“I detest all my sins because they offend thee, my God / who art all good and deserving of all my love,” says the Catholic prayer known as the “Act of Contrition.”
“The next age’s illusions will depend / on Gods we’ve yet to discover,” writes M.A. Schaffner in “Act of Contrition,” one of four poems he contributed to our Winter 2015 issue.
{ X }
IF GOD WERE HEARTILY SORRY WE’D UNDERSTAND,
but there are no sins, not even creation
ranks above reflexive pathology.
I’d clean the erasers for that schoolgirl
each long afternoon her mother spent at work
mixing poisons for her daughter’s future.

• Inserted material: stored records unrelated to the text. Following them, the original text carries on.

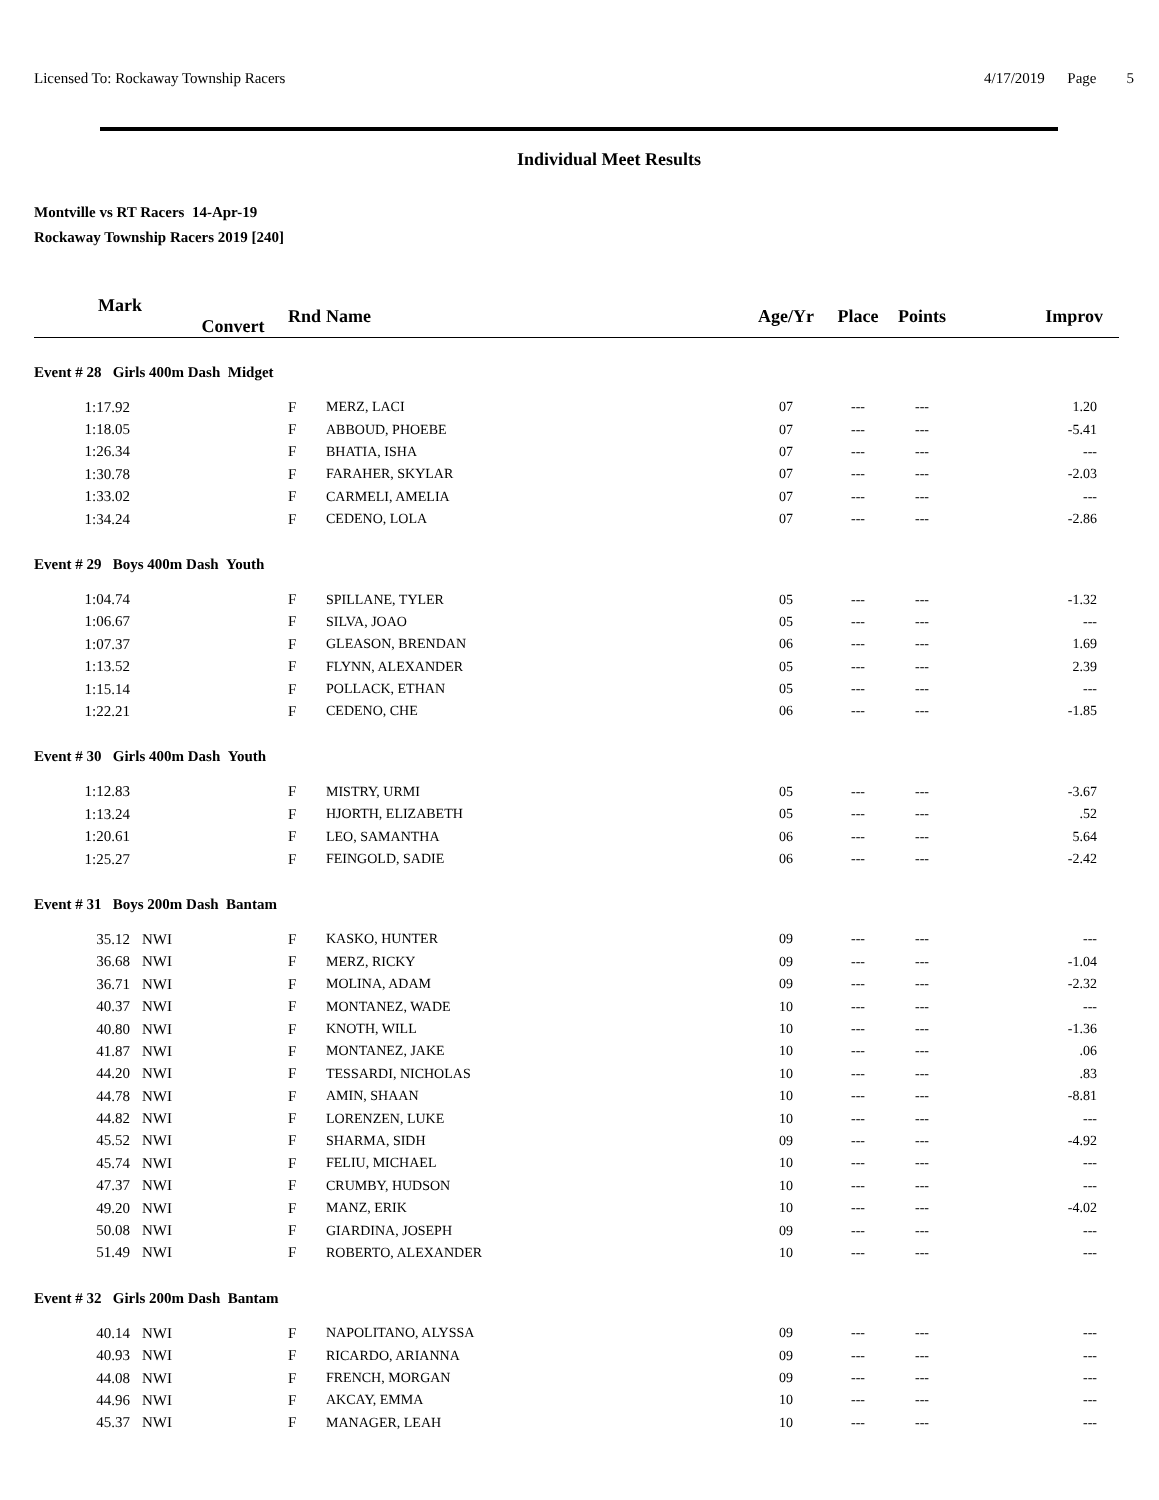Licensed To: Rockaway Township Racers 4/17/2019 Page 5
Individual Meet Results
Montville vs RT Racers 14-Apr-19
Rockaway Township Racers 2019 [240]
| Mark Convert | | Rnd | Name | Age/Yr | Place | Points | Improv |
| --- | --- | --- | --- | --- | --- | --- | --- |
| Event # 28 Girls 400m Dash Midget | | | | | | | |
| 1:17.92 | | F | MERZ, LACI | 07 | --- | --- | 1.20 |
| 1:18.05 | | F | ABBOUD, PHOEBE | 07 | --- | --- | -5.41 |
| 1:26.34 | | F | BHATIA, ISHA | 07 | --- | --- | --- |
| 1:30.78 | | F | FARAHER, SKYLAR | 07 | --- | --- | -2.03 |
| 1:33.02 | | F | CARMELI, AMELIA | 07 | --- | --- | --- |
| 1:34.24 | | F | CEDENO, LOLA | 07 | --- | --- | -2.86 |
| Event # 29 Boys 400m Dash Youth | | | | | | | |
| 1:04.74 | | F | SPILLANE, TYLER | 05 | --- | --- | -1.32 |
| 1:06.67 | | F | SILVA, JOAO | 05 | --- | --- | --- |
| 1:07.37 | | F | GLEASON, BRENDAN | 06 | --- | --- | 1.69 |
| 1:13.52 | | F | FLYNN, ALEXANDER | 05 | --- | --- | 2.39 |
| 1:15.14 | | F | POLLACK, ETHAN | 05 | --- | --- | --- |
| 1:22.21 | | F | CEDENO, CHE | 06 | --- | --- | -1.85 |
| Event # 30 Girls 400m Dash Youth | | | | | | | |
| 1:12.83 | | F | MISTRY, URMI | 05 | --- | --- | -3.67 |
| 1:13.24 | | F | HJORTH, ELIZABETH | 05 | --- | --- | .52 |
| 1:20.61 | | F | LEO, SAMANTHA | 06 | --- | --- | 5.64 |
| 1:25.27 | | F | FEINGOLD, SADIE | 06 | --- | --- | -2.42 |
| Event # 31 Boys 200m Dash Bantam | | | | | | | |
| 35.12 | NWI | F | KASKO, HUNTER | 09 | --- | --- | --- |
| 36.68 | NWI | F | MERZ, RICKY | 09 | --- | --- | -1.04 |
| 36.71 | NWI | F | MOLINA, ADAM | 09 | --- | --- | -2.32 |
| 40.37 | NWI | F | MONTANEZ, WADE | 10 | --- | --- | --- |
| 40.80 | NWI | F | KNOTH, WILL | 10 | --- | --- | -1.36 |
| 41.87 | NWI | F | MONTANEZ, JAKE | 10 | --- | --- | .06 |
| 44.20 | NWI | F | TESSARDI, NICHOLAS | 10 | --- | --- | .83 |
| 44.78 | NWI | F | AMIN, SHAAN | 10 | --- | --- | -8.81 |
| 44.82 | NWI | F | LORENZEN, LUKE | 10 | --- | --- | --- |
| 45.52 | NWI | F | SHARMA, SIDH | 09 | --- | --- | -4.92 |
| 45.74 | NWI | F | FELIU, MICHAEL | 10 | --- | --- | --- |
| 47.37 | NWI | F | CRUMBY, HUDSON | 10 | --- | --- | --- |
| 49.20 | NWI | F | MANZ, ERIK | 10 | --- | --- | -4.02 |
| 50.08 | NWI | F | GIARDINA, JOSEPH | 09 | --- | --- | --- |
| 51.49 | NWI | F | ROBERTO, ALEXANDER | 10 | --- | --- | --- |
| Event # 32 Girls 200m Dash Bantam | | | | | | | |
| 40.14 | NWI | F | NAPOLITANO, ALYSSA | 09 | --- | --- | --- |
| 40.93 | NWI | F | RICARDO, ARIANNA | 09 | --- | --- | --- |
| 44.08 | NWI | F | FRENCH, MORGAN | 09 | --- | --- | --- |
| 44.96 | NWI | F | AKCAY, EMMA | 10 | --- | --- | --- |
| 45.37 | NWI | F | MANAGER, LEAH | 10 | --- | --- | --- |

It wasn’t just wanting only one thing
but continuing to want, and to plan
a life along those lines of honesty.
The garden will go in just a little while,
the soil scraped back to the Pleistocene,
and stacked with pre-fab sections of Versailles.
The next age’s illusions will depend
on Gods we’ve yet to discover — on prayers
pleading for eternities just like this.
{ X }
M.A. SCHAFFNER has had poems published in Shenandoah, Prairie Schooner, Agni, Poetry Ireland, Poetry Wales, and elsewhere. Other writings include the poetry collection The Good Opinion of Squirrels, and the novel War Boys. Schaffner spends most days in Arlington, Virginia or the 19th century.